Financial Times A Passion for Fashion


"Jewellery is getting its 1970s groove on as designs become infused with the decade's rebellious spirit."
 - Vivienne Becker

"Conceived by a new generation of designer-jewellers searching for an entirely fresh expression, the movement's leader was Andrew Grima, whose radical space-agey ideas attracted the international jet set to his Jermyn Street boutique.  He teamed bark-like textured gold with massive, craggy gem crystals or coloured stones that were unusual for the time, such as tourmalines cut into unexpeced ways. 

Grima's widow Jojo and daughter Francesca have carried on the business, developing his distinctive style through new jewels imbued with the essence of Grima's philosophy. 

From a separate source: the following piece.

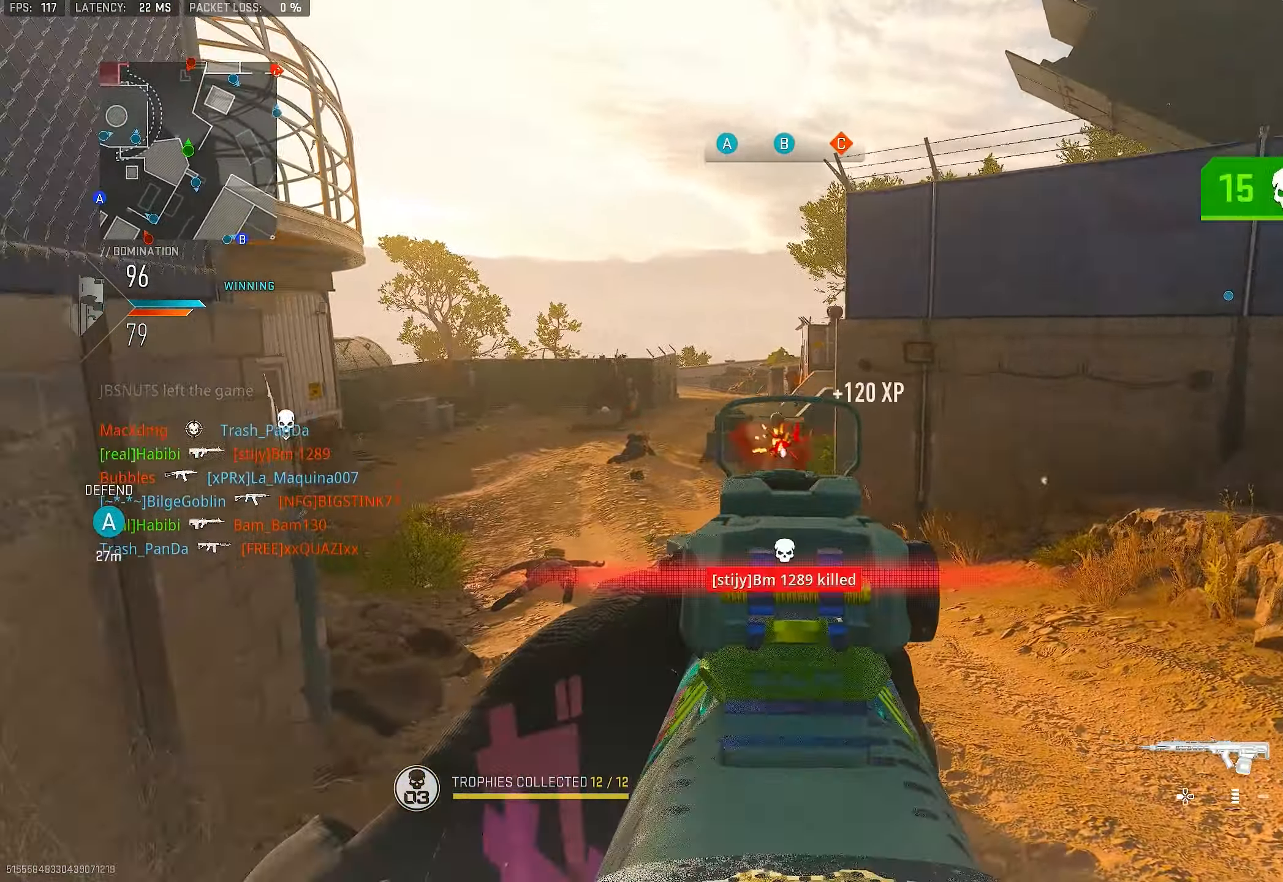
{"buttons": ["L1"], "left_stick": "up-left", "right_stick": "center", "events": [[17, "right_stick", "center"], [350, "L1", "up"], [416, "L1", "down"], [416, "R1", "up"], [416, "right_stick", "up"], [450, "left_stick", "up-left"], [483, "right_stick", "center"]]}
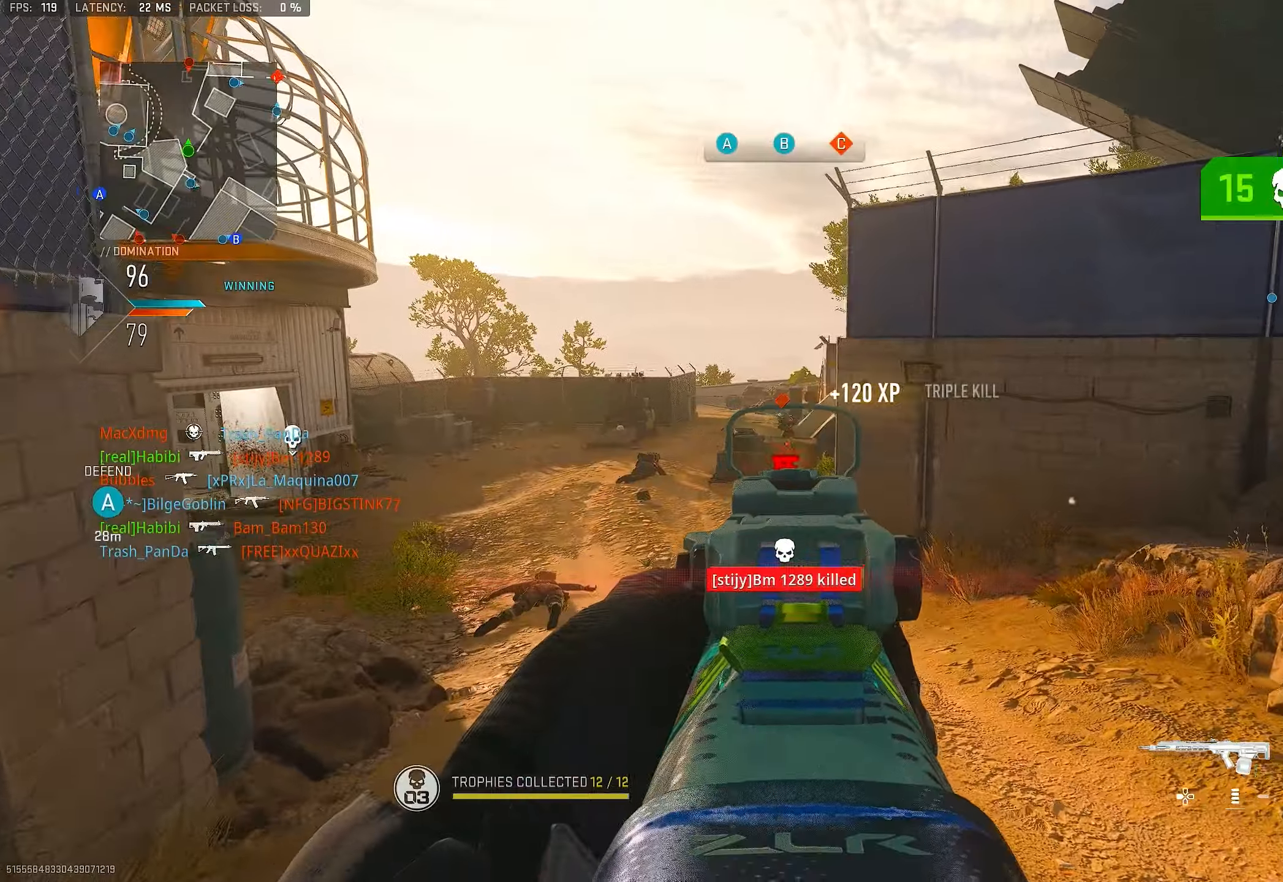
{"buttons": ["L1", "R1"], "left_stick": "left", "right_stick": "center", "events": [[183, "right_stick", "up"], [250, "left_stick", "left"], [283, "R1", "down"], [383, "right_stick", "center"]]}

Jojo explains that she couldn't resist revisiting the lei necklace (price on request) of textured, fragmented gold scattered with diamonds, even though it took "two years on the bench" to handcraft. Her update is wider in front and has larger diamonds.  And the hallmark huge rings, standing high on the finger, have evolved too.  Some, designed by Francesca, are more abstract and architectural, and others more in the Grima mould.  Of a new emerald ring (pictured), Jojo says, "I wanted something bold and reminiscent of Andrew, but new and different.  He never made a ring like thiss.  He hated claws, so the marquise diamonds surrounding the central emerald are held in deep, boat-like settings.  I think Andrew would have approved."  Meanwhile the brand's updated statement brooches - 1970s badges of status and style - work well on this season's tailored jackets.  A fan shape uses Grima's original textured gold wire, but in an entirely new design."